While housing and jobs improve as the economy gets going, equities move in anticipation of better times to come. For proof, see the double-digit gains the S&P 500 posted this year.

The "strengthening economy" theme, though, is already played out. Standard & Poor's says that U.S. shares are likely to keep climbing, but only by a modest 7% or so by late 2014.

Why? Valuations "are definitely not compelling," says Sam Stovall, chief equity strategist for S&P Capital IQ. The price/earnings ratio for equities jumped from a not-exactly-cheap 19 in January to 22, based on five years of average profits.

A rising P/E reflects higher expectations. Investors are paying more for stocks because they think earnings will grow even faster. To make money in this market, your stocks have to deliver profits. Or you must go with cheaper shares that have a greater margin for error.
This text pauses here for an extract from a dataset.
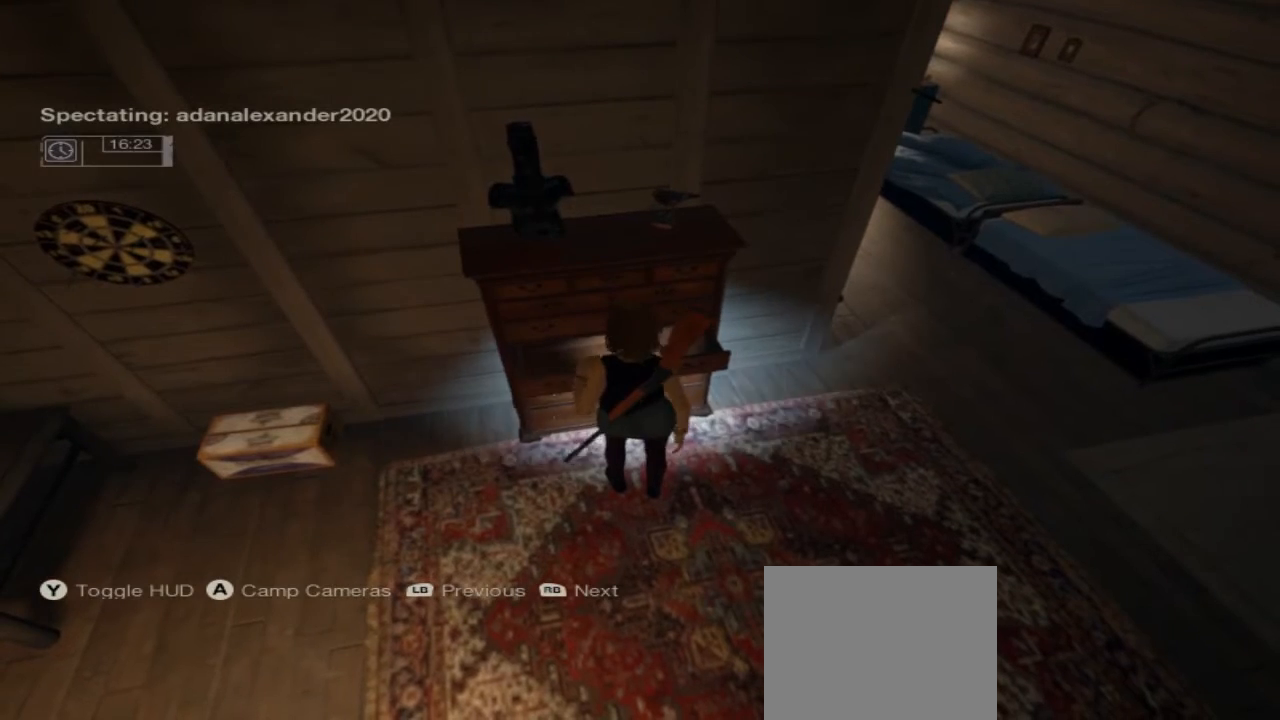
{"buttons": [], "left_stick": "center", "right_stick": "center", "events": []}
THE STRATEGY: Add a foreign accent

In an increasingly expensive market, look for bargains. U.S. and international equities used to trade at similar levels, but today overseas stocks are about 20% cheaper based on five-year average profits. Says Paul Zemsky, chief investment officer for multi-asset strategies at ING Investment Management: "Europe is just beginning its recovery and is a lot less expensive than the U.S."


Boost your bet on Europe. Zemsky recommends increasing your foreign-equity stake by five to 10 percentage points. So if you normally keep 25% of your stock portfolio abroad, sell some of your domestic holdings, which have had a remarkable five-year run, and raise your foreign weighting up to 35%.
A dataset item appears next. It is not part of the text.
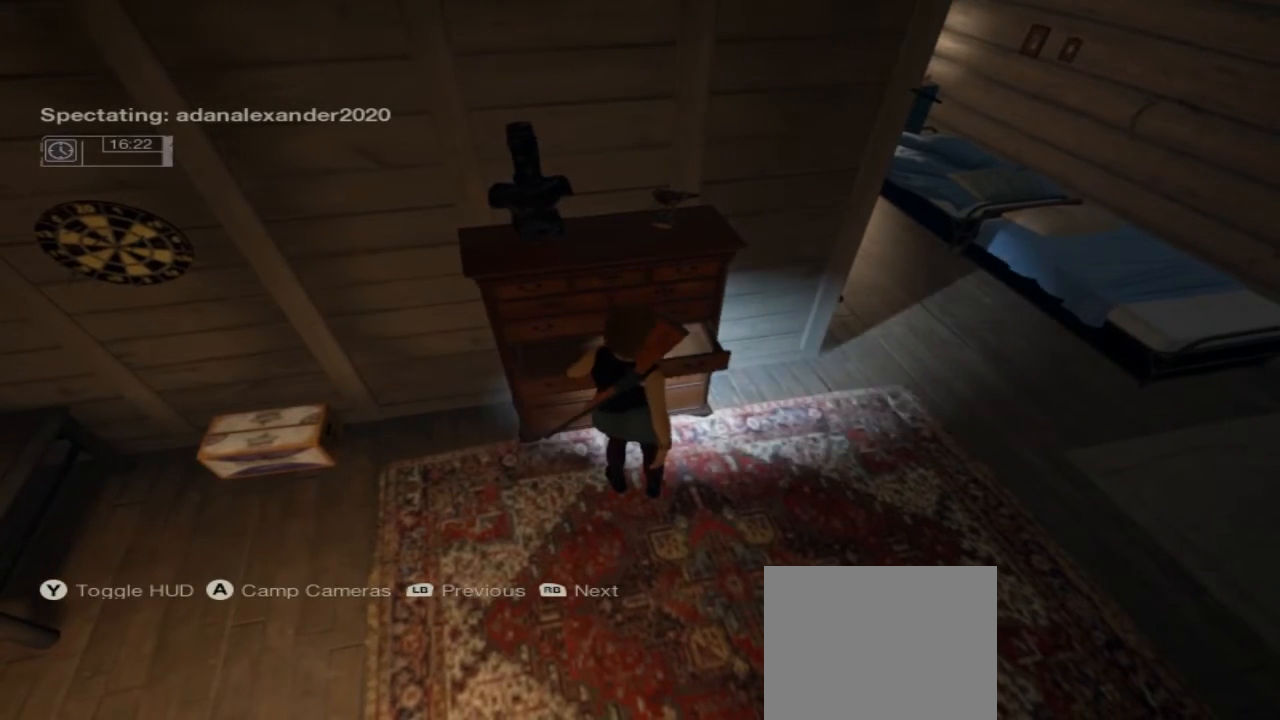
{"buttons": [], "left_stick": "center", "right_stick": "center", "events": []}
You can use Money 70 pick Dodge & Cox International (Avg. P/E: 14.3), with more than 75% of its assets in Europe. For an even more targeted approach, go with Vanguard FTSE Europe ETF (Avg. P/E: 14.2).
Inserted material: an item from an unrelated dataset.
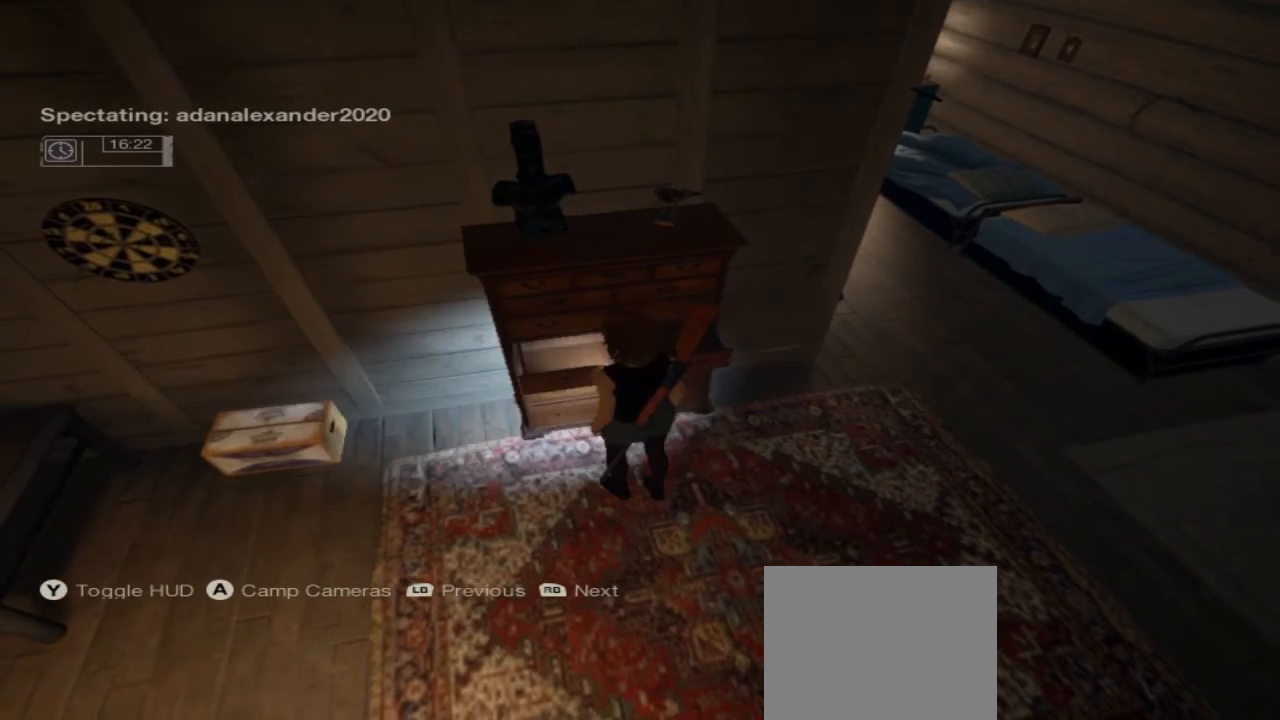
{"buttons": [], "left_stick": "center", "right_stick": "center", "events": []}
THE STRATEGY: Focus on revenue

As the economy accelerates, trim your exposure to defensive areas such as consumer stocks and utilities. Stick instead with sectors likely to see rising global demand, says R.W. Baird strategist William Delwiche.


Think industrials. Greg Thomas -- whose ThomasPartners dividend growth strategy, available through Schwab, beat the S&P 500 over the past decade -- favors global blue chips such as United Technologies (Avg. P/E: 16.5). Top holdings of Industrial Select SPDR ETF (Avg. P/E: 17.5) include GE and UTX.

Think technology. Business spending is expected to pick up in 2014, says Russell Investments chief economist Mike Dueker. And the productivity-enhancing tech sector will benefit. Jeff Layman, chief investment officer at BKD Wealth Advisors, favors firms such as Cisco Systems (Avg. P/E: 11.0) that provide infrastructure parts and services, not consumer companies. Cisco, Qualcomm, and Intel are among the top stocks in the Technology Select SPDR ETF (Avg. P/E: 15.8).